La presente registrazione eseguito in occasione delle recite in occasione del Reate festival 2022 presenta per la prima volta l’edizione critica eseguita su strumenti originali. Protagonista dell’iniziativa è Alessandro De Marchi, tra i massimi specialisti italiani della prassi filologica che si avvale per l’occasione della Theresia Orchestra compagine con sede a Lodi e composta da giovani musicisti accuratamente selezionati e impegnati su strumenti originali. De Marchi mostra un’ottima intesa con la compagine orchestrale che suona davvero molto bene ed esalta con elegante naturalezza la scrittura di Cimarosa.
Composto da giovani anche il cast. Voci fresche e brillanti ma rette da ottima formazione e impeccabile senso stilistico che affrontano con grande proprietà la partitura unendovi una vivacità espressiva godibile anche al semplice ascolto.
Semplicemente incantevole la Bellina di Eleonora Bellocci. Soprano lirico dal timbro cristallino e mai aspro, dalla musicalità impeccabile e dall’innegabile temperamento. La voce è morbida e duttile, con bella omogeneità su tutta la gamma, impeccabili il controllo sul fiato e la pulizia dell’emissione. Una ragazza di sicuro talento destinata a far parlare di se nei prossimi anni. Colpisce meno l’amato Filandro di Valentino Buzza. Voce solida e piacevole ma apparentemente già proiettata verso un repertorio più spinto. Nonostante un lavoro interessante sul fraseggio e sull’accento il materiale vocale manca un po’ di eleganza nel contesto generale. Nulla da ridire sull’altro tenore Matteo Loi che affronta la parte buffa di Don Romualdo con voce agilissima e dizione impeccabile. Il giovane tenore riesce inoltre a rendere molto bene la caricata prosopopea del personaggio.

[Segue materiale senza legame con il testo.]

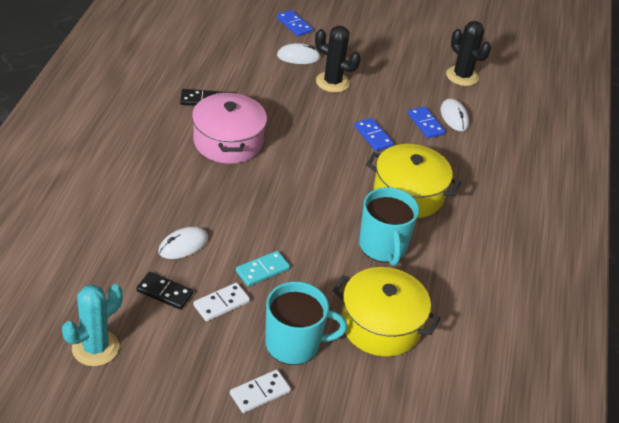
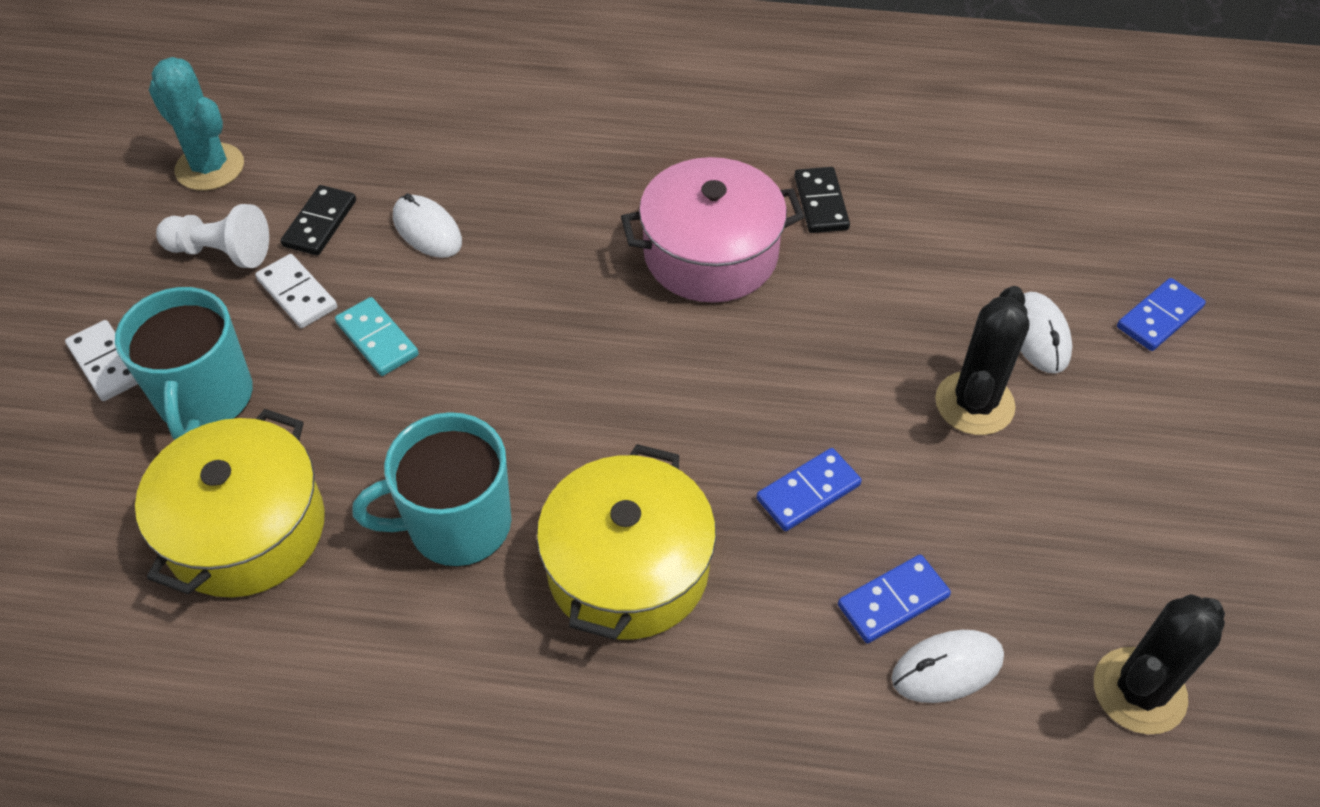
camera: 90 degrees right, 10 degrees up
(178, 340) = (221, 252): none -> white pawn

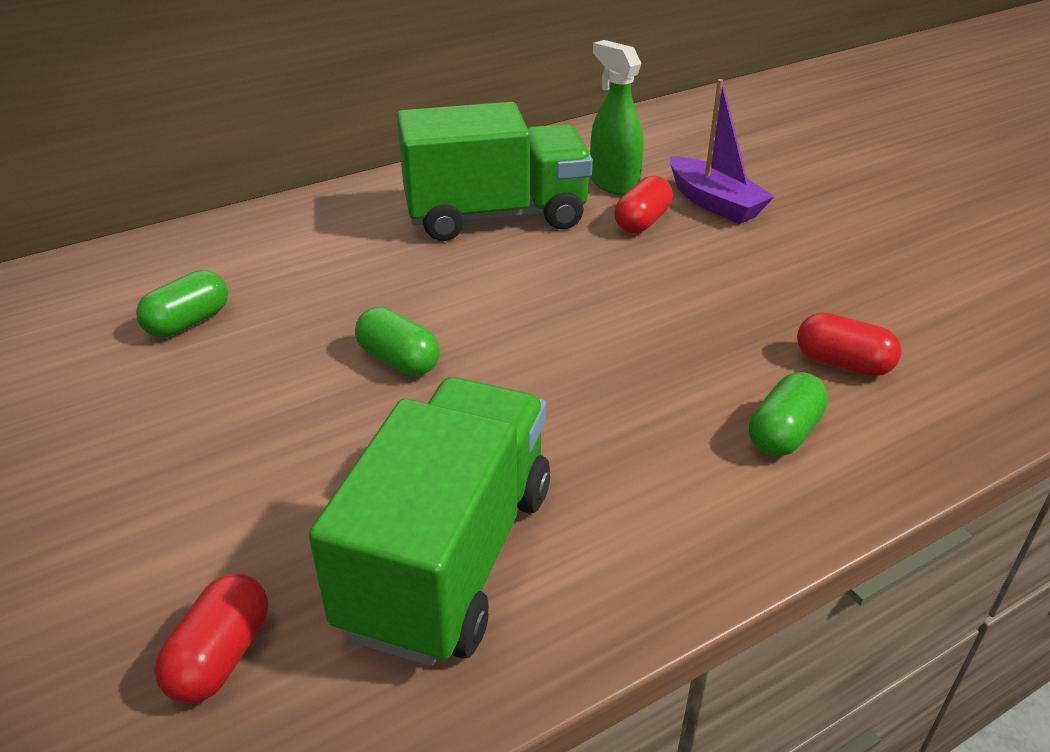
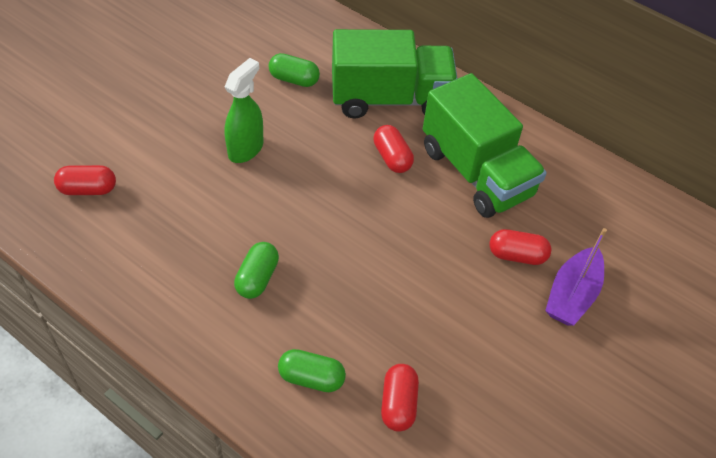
camera: 65 degrees right, 15 degrees up
(399, 360) = (301, 177): green capsule -> green capsule (257, 278)
(423, 271) = (392, 158): none -> red capsule
(449, 557) = (164, 247): green truck -> green truck (390, 99)
(613, 184) = (561, 226): green spray bottle -> green spray bottle (246, 149)

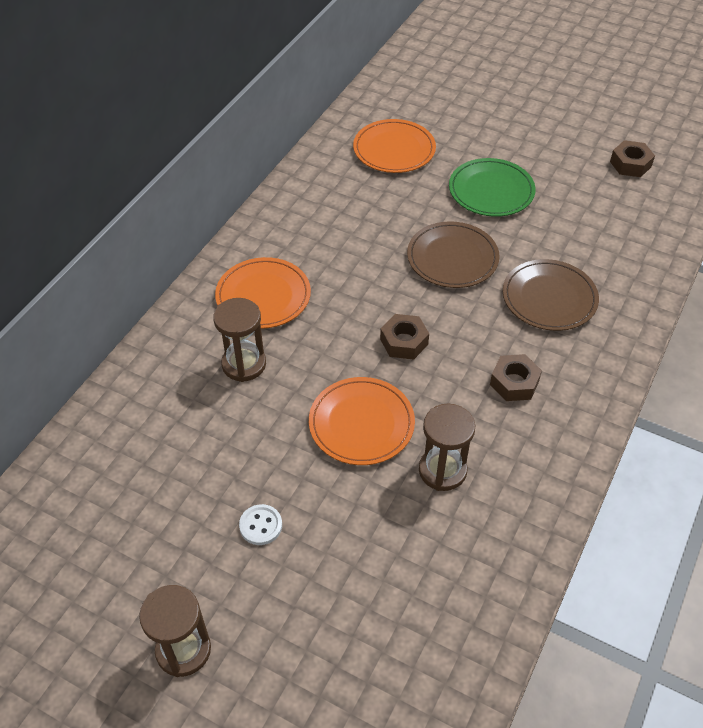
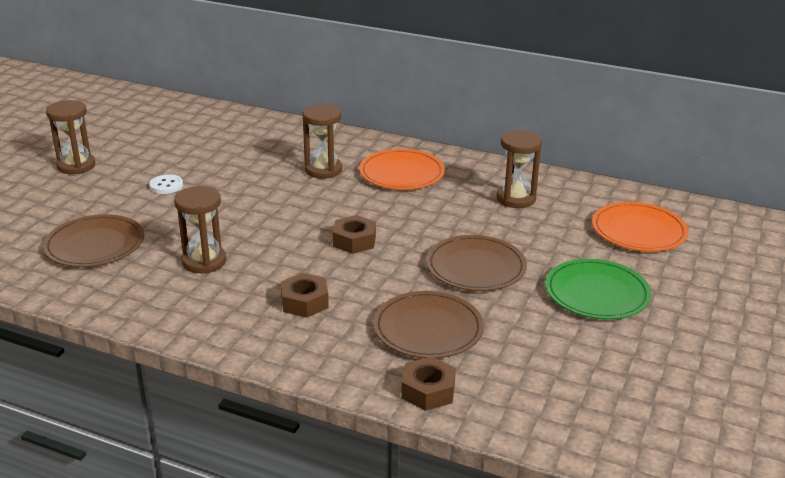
camera: 85 degrees right, 20 degrees down
(329, 216) = (516, 199): none -> brown hourglass
(361, 423) = (259, 222): orange plate -> none
(404, 588) = (95, 245): none -> brown plate
(630, 164) = (708, 411): brown nut -> brown nut (428, 391)

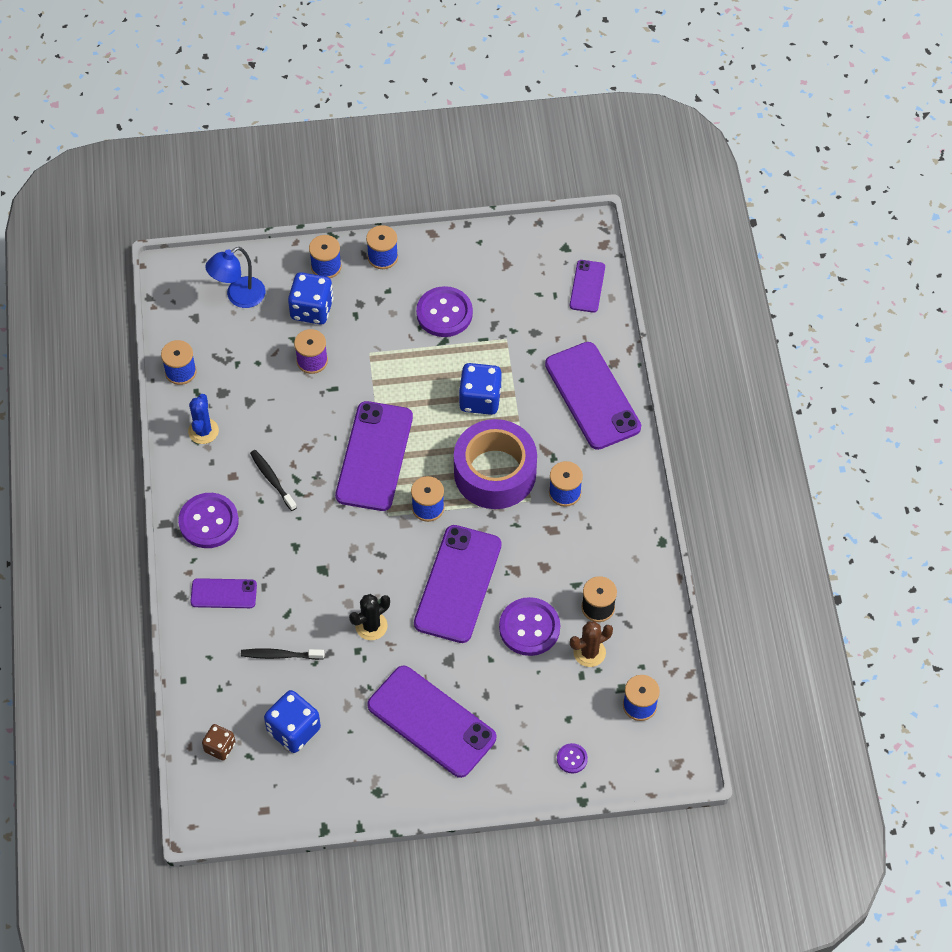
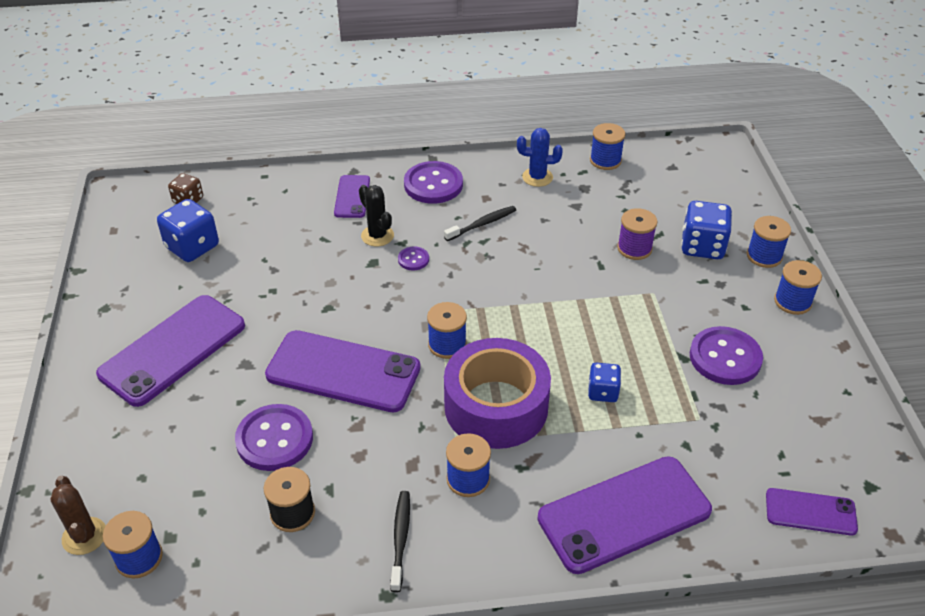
camera: 90 degrees right, 15 degrees down
(239, 297) = (705, 194): blue lamp -> none
(280, 655) = (277, 235): black toothbrush -> black toothbrush (400, 539)
(371, 626) = (300, 300): black cactus -> black cactus (377, 236)
(374, 456) = (514, 299): purple phone -> none
(480, 399) = (603, 392): blue dice -> blue dice, size x0.60
(572, 759) = (86, 480): purple button -> purple button (413, 259)
(589, 652) = (228, 502): brown cactus -> brown cactus (84, 536)

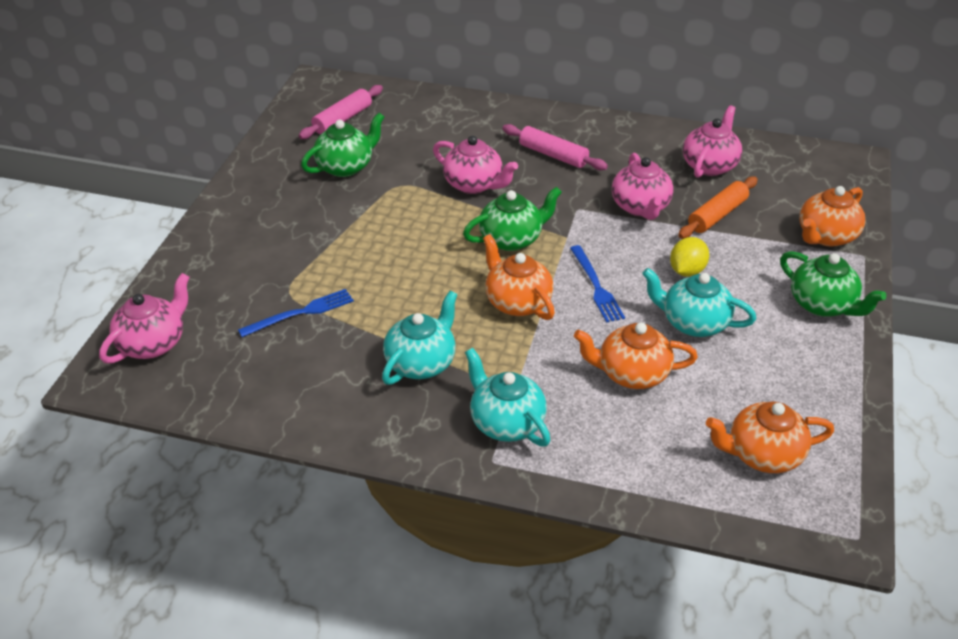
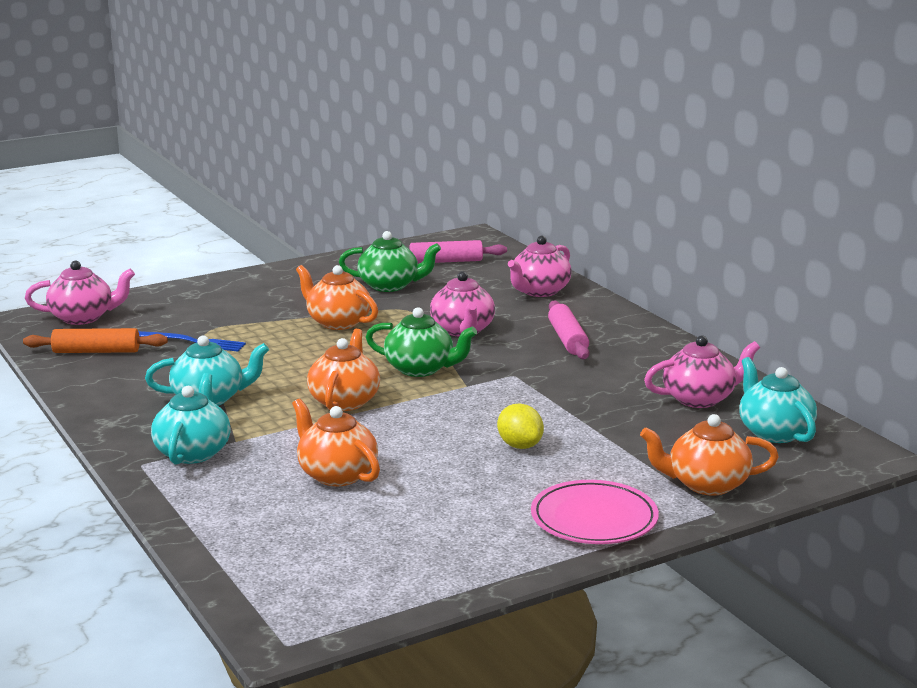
camera: 45 degrees right, 20 degrees down
(596, 286) = (424, 420): blue fork -> none
(640, 207) = (571, 396): pink teapot -> pink teapot (539, 291)
(687, 271) = (520, 445): yellow lemon -> yellow lemon turned 75 degrees clockwise
(693, 323) = (452, 474): turquoise teapot -> turquoise teapot (774, 432)
(717, 215) = (630, 428): orange rolling pin -> orange rolling pin (96, 351)
(763, 454) = (328, 564): orange teapot -> orange teapot (338, 322)
(822, 305) = (594, 518): green teapot -> pink plate

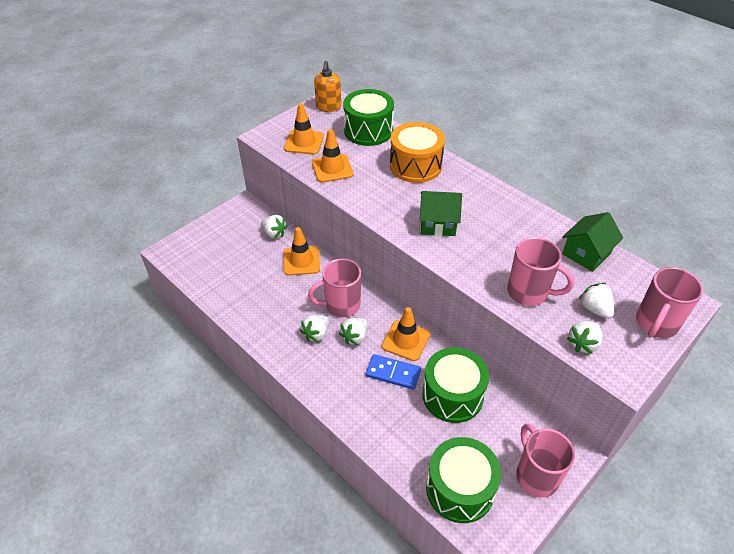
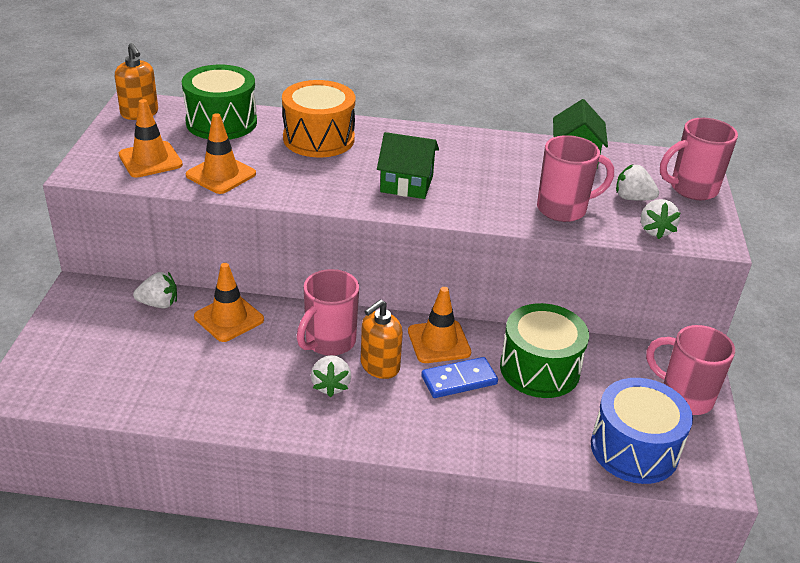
camera: 40 degrees left, 10 degrees down
(355, 337) = (379, 366): white strawberry -> orange soap dispenser
(438, 223) = (406, 184): green house -> green house turned 45 degrees clockwise
(460, 489) = (634, 449): green drum -> blue drum
(655, 324) = (691, 189): pink mug -> pink mug turned 75 degrees clockwise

L’altro buffo – più canonicamente basso – è Rocco Cavalluzzzi nei panni di Don Gianpaolo Lasagna che come da tradizione si esprime in vernacolo partenopeo. Forse il più esperto tra gli interpreti e va valere la sua maturità in un ruolo dove le doti interpretative prevalgono su quelle vocali. La dizione è molto nitida – pur con i problemi dati da una lingua volutamente molto popolaresca e quindi difficile fuori da quel contesto – e i rapidi sillabati di cui la parte non manca hanno la giusta brillantezza esecutiva. Cavalluzzi riesce a rendere anche quei momenti più patetici che Cimarosa dona al personaggio, quasi anticipando una visione più ricca e umana del buffo che si affermerà pienamente con Rossini. Martina Licari è un’Ersilia fresca e vivace, cantata con brio e ottimo gusto mentre Angela Schisano nella parte di Leonora fornisce la componente grave al terzetto femminile senza però risultare impropriamente troppo matura. Registrazione molto pulita – tanto più trattandosi di una ripresa dal vivo – e libretto di accompagnamento completo e puntuale, con testi anche in lingua italiana.